Yes, to answer point-of-disagreement questions correctly, you typically have to ignore the main point of the argument. That's actually kind of the whole purpose of the question type. It's not difficult to figure out the big picture 'what' that they are discussing, so it's not a very interesting question to ask people. It's much more interesting to see if people are able to avoid being distracted by all the fluff and focus on what they know for sure.

That's why you have to take each answer choice and ask yourself "do I know what Person A thinks about this, for certain?" and "do I know what Person B thinks about this, for certain?". It's *easy* to get blinded by their main points - that's the trap.

And I wouldn't really call this disagreement an inference, but that's a semantics issue. I would say that "the pool is open all weekend" explicitly disagrees with "the pool is only open Saturday". The way you're using explicit and implicit, nothing could ever be considered "explicit" unless it used the exact same phrasing, which is a little intense.

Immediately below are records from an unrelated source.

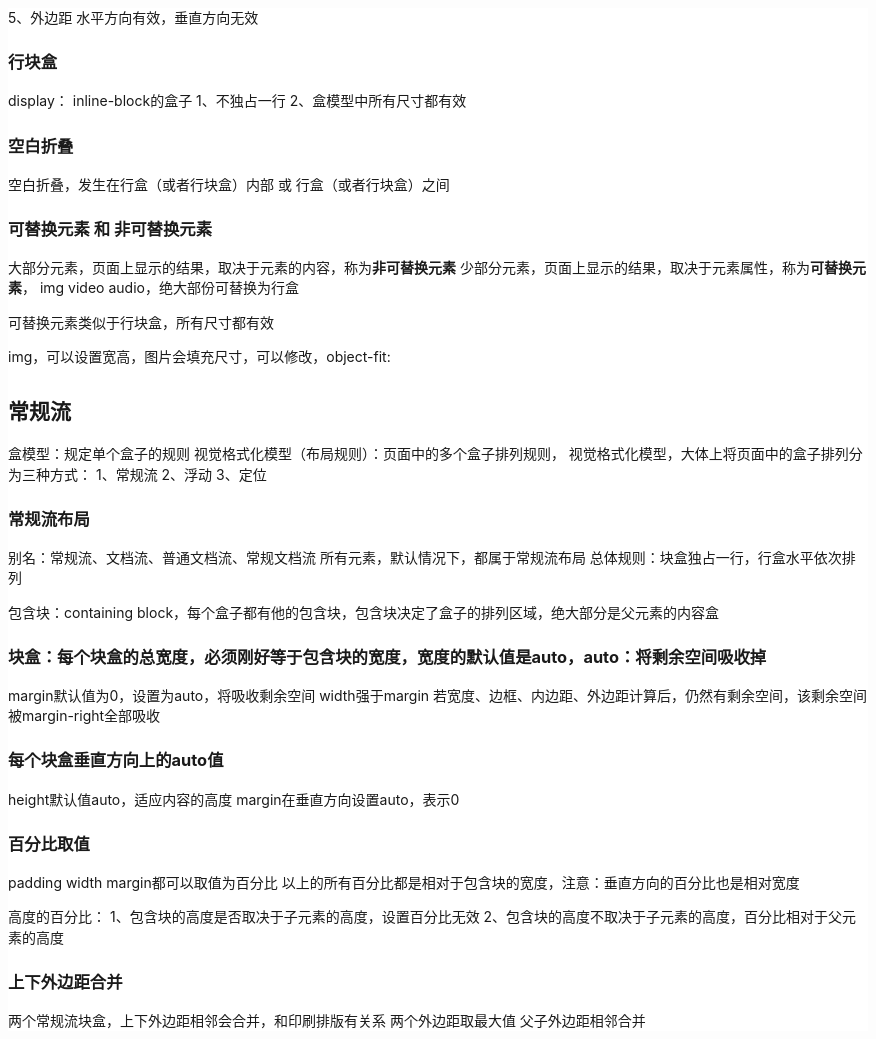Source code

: 5、外边距
水平方向有效，垂直方向无效

### 行块盒
display： inline-block的盒子
1、不独占一行
2、盒模型中所有尺寸都有效

### 空白折叠
空白折叠，发生在行盒（或者行块盒）内部 或 行盒（或者行块盒）之间

### 可替换元素 和 非可替换元素
大部分元素，页面上显示的结果，取决于元素的内容，称为**非可替换元素**
少部分元素，页面上显示的结果，取决于元素属性，称为**可替换元素**， img video audio，绝大部份可替换为行盒

可替换元素类似于行块盒，所有尺寸都有效

img，可以设置宽高，图片会填充尺寸，可以修改，object-fit:

##  常规流
盒模型：规定单个盒子的规则
视觉格式化模型（布局规则）：页面中的多个盒子排列规则，
视觉格式化模型，大体上将页面中的盒子排列分为三种方式：
1、常规流
2、浮动
3、定位
### 常规流布局
别名：常规流、文档流、普通文档流、常规文档流
所有元素，默认情况下，都属于常规流布局
总体规则：块盒独占一行，行盒水平依次排列

包含块：containing block，每个盒子都有他的包含块，包含块决定了盒子的排列区域，绝大部分是父元素的内容盒
###  块盒：每个块盒的总宽度，必须刚好等于包含块的宽度，宽度的默认值是auto，auto：将剩余空间吸收掉
margin默认值为0，设置为auto，将吸收剩余空间
width强于margin
若宽度、边框、内边距、外边距计算后，仍然有剩余空间，该剩余空间被margin-right全部吸收

### 每个块盒垂直方向上的auto值
height默认值auto，适应内容的高度
margin在垂直方向设置auto，表示0
### 百分比取值
padding width margin都可以取值为百分比
以上的所有百分比都是相对于包含块的宽度，注意：垂直方向的百分比也是相对宽度

高度的百分比：
1、包含块的高度是否取决于子元素的高度，设置百分比无效
2、包含块的高度不取决于子元素的高度，百分比相对于父元素的高度

### 上下外边距合并
两个常规流块盒，上下外边距相邻会合并，和印刷排版有关系
两个外边距取最大值
父子外边距相邻合并
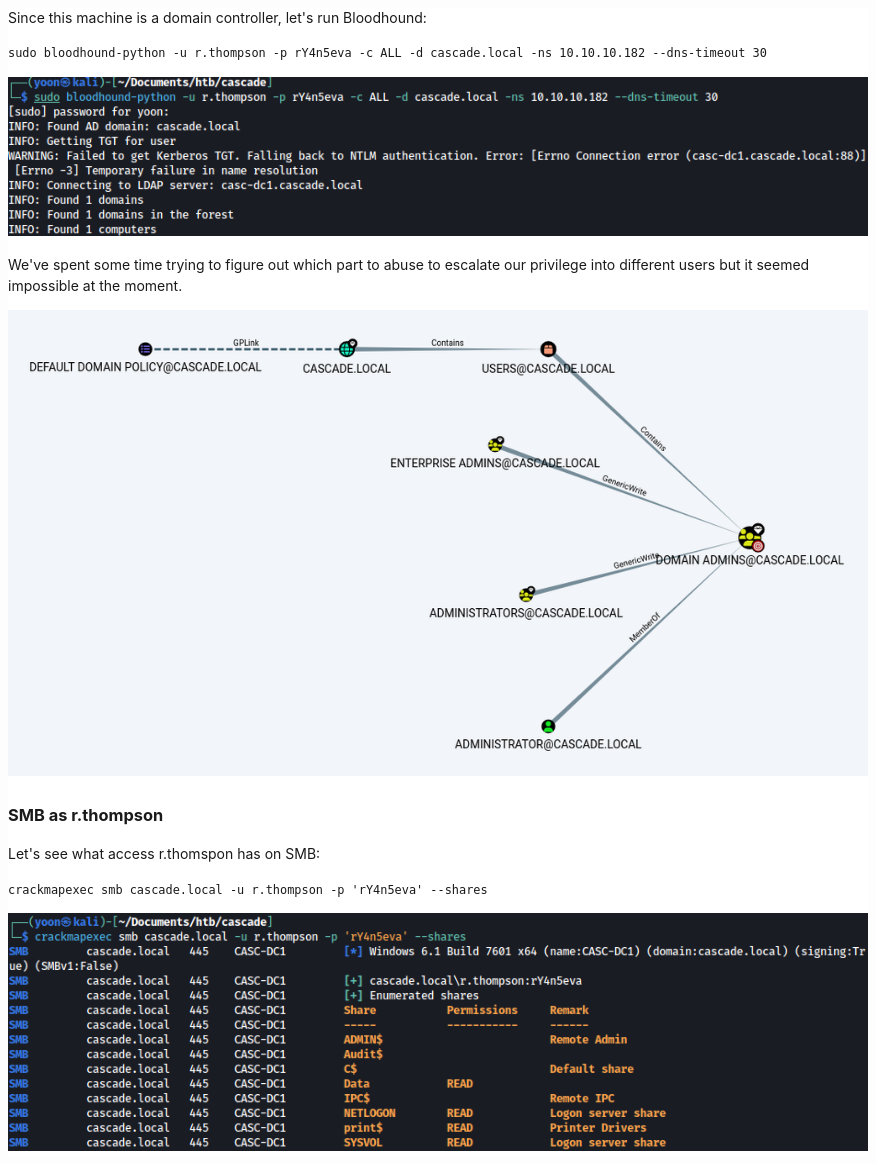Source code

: Since this machine is a domain controller, let's run Bloodhound:

`sudo bloodhound-python -u r.thompson -p rY4n5eva -c ALL -d cascade.local -ns 10.10.10.182 --dns-timeout 30`

![alt text](https://raw.githubusercontent.com/jadu101/jadu101.github.io/v4/Images/htb/cascade/image-14.png)

We've spent some time trying to figure out which part to abuse to escalate our privilege into different users but it seemed impossible at the moment. 

![alt text](https://raw.githubusercontent.com/jadu101/jadu101.github.io/v4/Images/htb/cascade/image-15.png)

### SMB as r.thompson

Let's see what access r.thomspon has on SMB:

`crackmapexec smb cascade.local -u r.thompson -p 'rY4n5eva' --shares`

![alt text](https://raw.githubusercontent.com/jadu101/jadu101.github.io/v4/Images/htb/cascade/image-16.png)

Here's what I think an actual inference disagreement would look like:

    Joe: All chocobos are monsters. All monsters are evil.
    Jack. I have a pet chocobo who isn't evil!
We have to combine Joe's two statements to get the inferred concept "all chocobos are evil". It's fully supported, it's a valid inference, and it would be the (implicit) point of disagreement.

But that distinction is not terrifically important. What is important, though, is understanding that someone can absolutely be 'the point of disagreement' between two parties and not be *either person's* main point. The whole 'main point' business is not really relevant to the task at hand, which is finding what item you know for sure the two people disagree on!